‘Choking the life out of me’: Man accused in murder takes stand in own defense
GRAND FORKS, N.D. -- A jury likely will begin deliberating today in a murder case accusing an oil worker of killing his friend near Tioga.
During testimony on his own behalf Monday, defendant Ryan Neil Anderson the life was choked out of him the night he fatally stabbed his lifelong friend.
The Iron River, Mich., man is accused of murdering Christopher King, also of Iron River, after he stabbed King twice to the chest and twice to the abdomen at a man camp near Tioga, northeast of Williston, last year. Anderson maintains he acted in self-defense.
Anderson, whose case was moved to Grand Forks over concerns of pre-trial publicity, testified that he remembered only bits and pieces of that night, during which he and his co-workers went out to a bar in Tioga to drink and watch the mixed-martial arts fights. He testified that the first thing he remembered after returning to the man camp was knocking a cup of ice out of his then-fiancée’s hand, who refused to go to bed with him.
“That is when I get mauled from behind,” he said in court.
He testified someone pushed him up against the wall and then threw him to the floor of the common room where everyone was gathered.
His testimony conflicts with prosecution witnesses’ version of events. David Nardi, also of Iron River, was a friend of Anderson and worked on Anderson’s crew in the oilfields. He testified in court last week that Anderson slammed his ex-fiancée, Rebecca Rogers, against the fridge before Nardi went to restrain him against the wall. Rogers told the jury last week that Anderson never touched her the night of the stabbing.
Anderson then testified that he and the others in the common room were firing heated comments back and forth. At one point, someone landed a blow to his side and knocked him to the floor.

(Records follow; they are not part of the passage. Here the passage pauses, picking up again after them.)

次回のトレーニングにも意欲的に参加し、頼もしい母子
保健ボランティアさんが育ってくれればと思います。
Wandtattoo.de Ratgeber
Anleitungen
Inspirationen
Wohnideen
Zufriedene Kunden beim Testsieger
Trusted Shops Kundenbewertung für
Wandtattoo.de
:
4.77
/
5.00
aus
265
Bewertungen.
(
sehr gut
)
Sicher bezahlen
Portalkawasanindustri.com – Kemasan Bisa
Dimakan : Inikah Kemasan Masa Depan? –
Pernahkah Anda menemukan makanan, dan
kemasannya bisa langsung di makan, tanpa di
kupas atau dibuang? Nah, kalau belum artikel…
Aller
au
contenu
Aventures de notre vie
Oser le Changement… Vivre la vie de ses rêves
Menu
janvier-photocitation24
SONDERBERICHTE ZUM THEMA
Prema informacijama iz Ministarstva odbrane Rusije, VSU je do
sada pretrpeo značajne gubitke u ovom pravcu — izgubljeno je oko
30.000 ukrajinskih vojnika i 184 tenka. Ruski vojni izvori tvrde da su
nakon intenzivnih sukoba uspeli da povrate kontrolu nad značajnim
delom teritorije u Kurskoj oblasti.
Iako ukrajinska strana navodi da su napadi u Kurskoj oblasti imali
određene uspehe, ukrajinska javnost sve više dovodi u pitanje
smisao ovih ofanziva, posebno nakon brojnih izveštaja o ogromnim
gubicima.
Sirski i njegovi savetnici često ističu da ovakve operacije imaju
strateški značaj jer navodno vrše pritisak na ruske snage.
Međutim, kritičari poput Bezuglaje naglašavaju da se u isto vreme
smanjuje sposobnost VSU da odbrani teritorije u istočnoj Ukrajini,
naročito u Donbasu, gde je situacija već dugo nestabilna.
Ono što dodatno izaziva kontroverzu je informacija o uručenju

“I just remember Chris (King) choking me,” he said. “He was choking the life out of me.”
He testified he managed to pry King off of him, but that all of his energy was drained afterwards.
George Abdilnour, a nurse at Tioga Medical Center who examined Anderson the night of the stabbing, testified Monday that his injuries were consistent with those of someone who had been involved in a fight. He said there were scratches and swelling on Anderson’s neck, an abrasion on his forehead and bruising on his elbow.
Anderson also told the jury that King was the only one making personal comments against him, insulting him as a father. Anderson has a 4-year-old daughter with Rogers.
In cross examination, the prosecution pressed Anderson as to why he never contacted the police. Assistant Attorney General Paul Emerson also pointed out that Anderson could have stayed in his room and that no one had entered his room to assault him.
The prosecution also suggested in its questioning that Anderson was only selecting slices of memories that did not implicate him in murder.
Anderson testified he could not remember how the knife with which he stabbed King came to be open in his pocket. The knife was not a switch blade.
Anderson, who drove King to the Tioga Medical Center that night, also denied having suggested to Keith Hansen, a former co-worker and witness for the prosecution, that they leave King in the hospital parking lot.
“Nothing mattered except getting Chris to the hospital,” Anderson said of the moments after the stabbing.
“I was just trying to get him help,” he said, testifying that he half-dragged, half-carried King to the hospital door.
The defense rested Monday after Anderson took the stand.